Solubilization and characterization of kainate receptors from goldfish brain

The binding of [3H]kainate to goldfish brain membrane fragments was investigated. Scatchard analysis revealed a single class of binding sites in Tris-HCl buffer with a Kd of 352 nM and a Bmax of 3.1 pmol/mg wet weight. In Ringer's saline, [3H]kainate bound with a Bmax of 1.8 pmol/mg wet weight and a Kd of 214 nM. Binding in Ringer's saline, but not Tris-HCl buffer, displayed positive cooperativity with a Hill coefficient of 1.15. The [3H]kainate binding sites were solubilized in Ringer's saline using the nonionic detergent n-octyl-beta-D-glucopyranoside. Approximately 30-50% of the total number of membrane-bound binding sites were recovered on solubilization.
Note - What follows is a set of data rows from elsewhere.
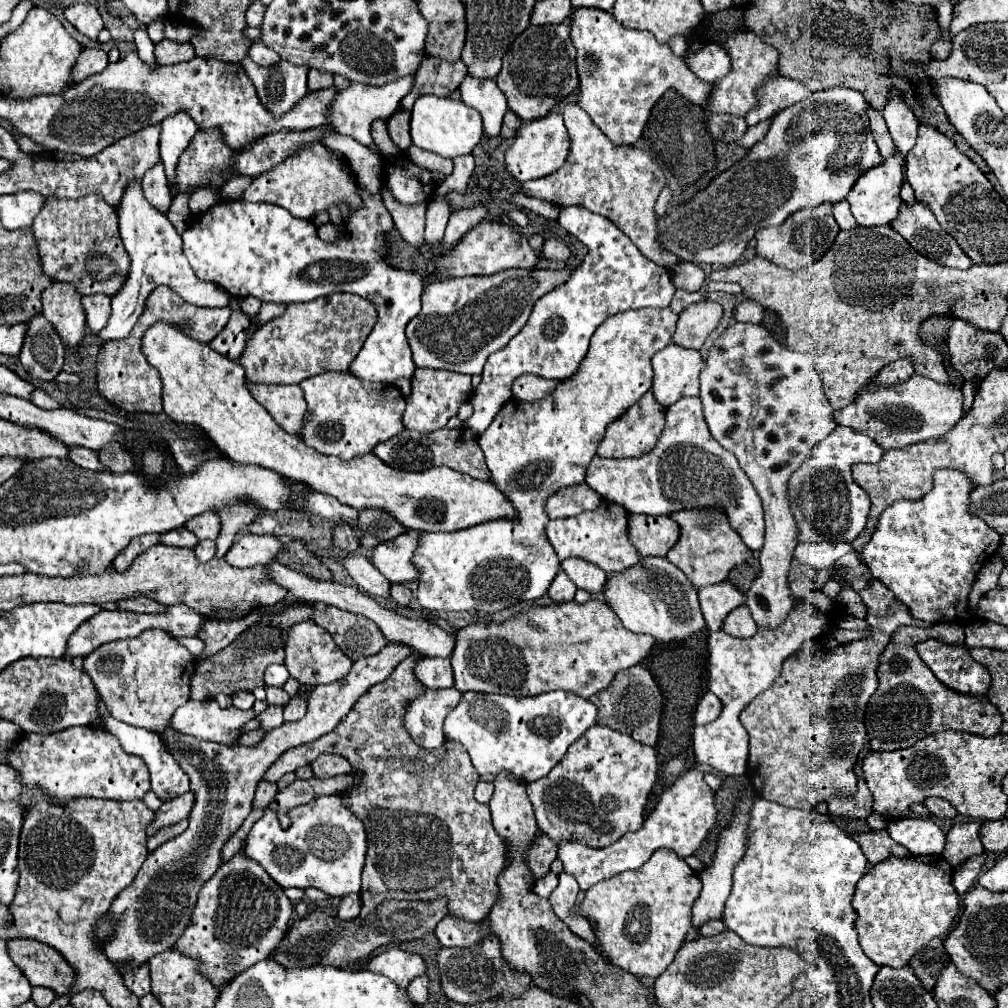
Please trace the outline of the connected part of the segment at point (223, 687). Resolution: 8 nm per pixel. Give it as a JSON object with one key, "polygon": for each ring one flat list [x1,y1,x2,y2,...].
{"polygon":[[300,604,300,608,284,610,282,614,270,614,264,616,260,624,252,624,242,636,238,636,232,644,228,644,218,654,198,660,196,662,196,674,192,674,190,680,190,700,214,700,218,694,232,696,234,692,246,690,252,692,258,686,264,686,264,670,270,664,284,664,284,646,290,626,294,626,300,620,310,618,314,612,314,606]]}

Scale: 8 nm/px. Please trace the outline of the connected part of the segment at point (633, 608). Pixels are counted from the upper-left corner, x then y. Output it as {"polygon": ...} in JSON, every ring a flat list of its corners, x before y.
{"polygon":[[642,558,640,564,620,574,612,574,606,582,604,598,608,606,620,616,626,630,650,634,658,642,684,640,706,626,696,588,686,578,686,574,666,558]]}

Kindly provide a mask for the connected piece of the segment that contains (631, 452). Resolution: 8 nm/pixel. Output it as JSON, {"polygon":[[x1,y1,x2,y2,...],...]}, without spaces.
{"polygon":[[646,392,642,400,638,400,634,406,630,406,616,422,612,422,606,430,606,436,602,444,598,446,598,456,606,458,630,458,640,456,644,452,650,452,656,446,656,440,660,438,660,432,664,428,664,406,656,402,652,392]]}

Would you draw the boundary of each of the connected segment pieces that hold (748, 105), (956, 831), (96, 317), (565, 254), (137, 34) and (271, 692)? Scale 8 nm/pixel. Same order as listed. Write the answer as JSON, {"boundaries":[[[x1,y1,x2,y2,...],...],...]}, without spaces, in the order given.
{"boundaries":[[[752,30,734,32,728,36,722,34,722,38,718,38,718,44,722,44,728,50,732,70,728,72,728,76,714,82,714,86,712,86,714,92,710,92,710,96,708,96,706,112,708,114,730,114,730,116,742,116,744,118,746,112,750,112,758,104,758,98,756,98,758,88,764,86,764,82,778,72,778,56,780,54,774,46,764,42]],[[970,820,970,822,956,822,950,832,946,834,946,846,944,846,944,860,948,860,948,864,952,864,954,868,958,864,962,864,964,860,968,860,974,854,980,854,982,842,980,842,980,824,978,820]],[[104,294,84,296,82,308,86,314,86,326,90,334,98,334,110,318,110,296,104,296]],[[548,238,548,240,544,240,540,254,546,260,564,260,566,262,570,258,570,248,560,238]],[[142,28,134,30,134,44,136,44,136,48,138,48,140,58,142,58,146,64,152,66,152,64,154,64,154,42,148,38,146,30,142,30]],[[266,688,266,694,268,694,268,698,266,698,268,704,284,706,284,704,290,700,290,696,288,696,282,688]]]}

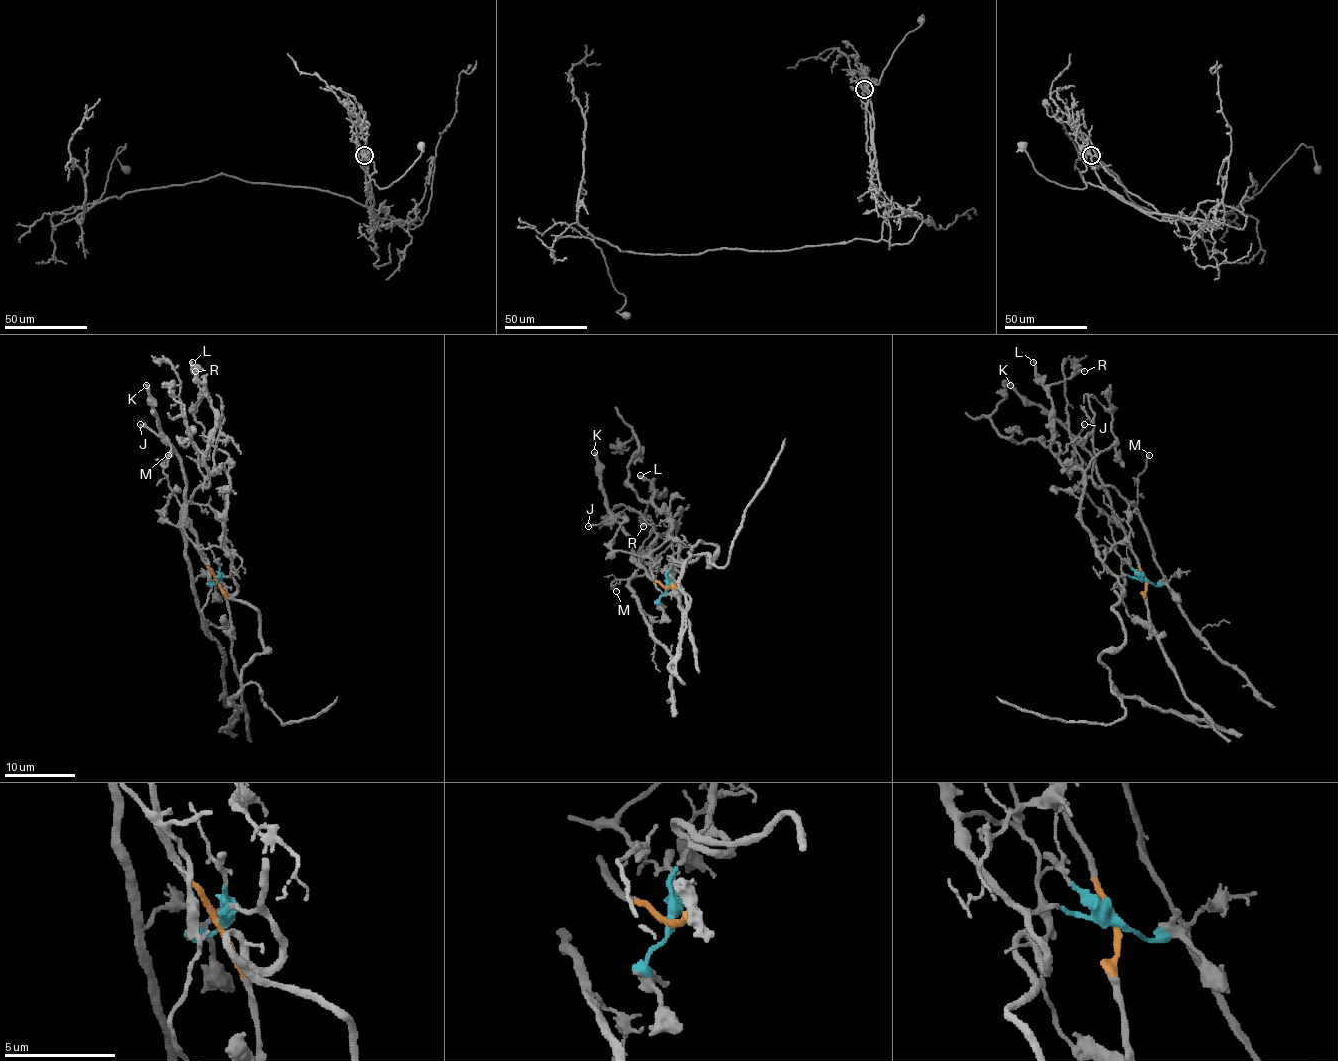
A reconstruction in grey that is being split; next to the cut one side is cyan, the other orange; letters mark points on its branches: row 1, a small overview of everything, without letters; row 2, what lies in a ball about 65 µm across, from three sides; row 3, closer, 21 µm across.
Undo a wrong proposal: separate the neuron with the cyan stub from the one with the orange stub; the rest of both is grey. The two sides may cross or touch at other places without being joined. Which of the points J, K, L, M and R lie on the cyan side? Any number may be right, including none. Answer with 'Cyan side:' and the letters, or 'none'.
Cyan side: L, M, R

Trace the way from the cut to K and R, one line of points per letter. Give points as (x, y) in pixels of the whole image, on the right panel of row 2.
K: (1146, 580), (1093, 458), (1051, 416), (1037, 405), (1029, 405), (1009, 386)
R: (1146, 580), (1116, 575), (1104, 563), (1081, 521), (1083, 472), (1067, 470), (1051, 451), (1050, 387), (1085, 372)

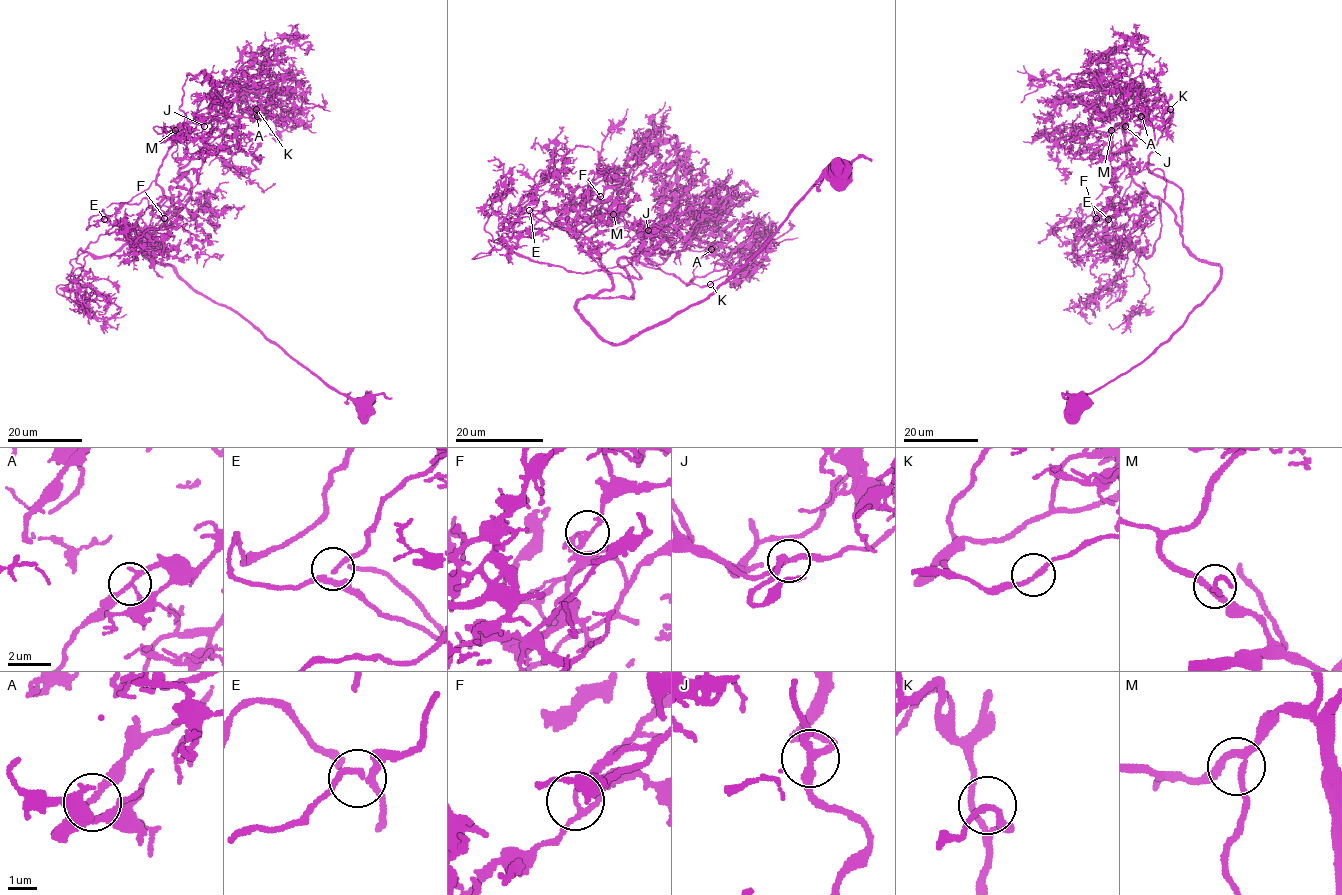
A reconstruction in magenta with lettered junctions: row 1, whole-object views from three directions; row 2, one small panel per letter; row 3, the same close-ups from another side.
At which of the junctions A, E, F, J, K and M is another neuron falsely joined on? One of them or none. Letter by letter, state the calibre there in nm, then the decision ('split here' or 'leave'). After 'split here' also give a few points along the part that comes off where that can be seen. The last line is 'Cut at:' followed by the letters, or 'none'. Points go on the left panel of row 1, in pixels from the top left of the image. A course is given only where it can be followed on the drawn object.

The Kd of [3H]kainate for solubilized binding sites was approximately 200 nM. The rank order of potency for glutamatergic ligands at inhibiting [3H]kainate binding was identical and the competitive ligands had similar Ki values in both membranes and solubilized extracts. In membrane preparations, [3H]kainate displayed a two component off-rate with koff values of 0.97 min-1 and 0.07 min-1; in solubilized extracts, however, only a single off-rate (koff = 0.52 min-1) was observed. The hydrodynamic properties of n-octyl-beta-D-glucopyranoside solubilized [3H]kainate binding sites was investigated by sucrose density centrifugation. A single well defined peak was detected which yielded a sedimentation coefficient of 8.3 S. The results presented in this report suggest that goldfish brain may provide an ideal system in which to study kainate receptor biochemistry.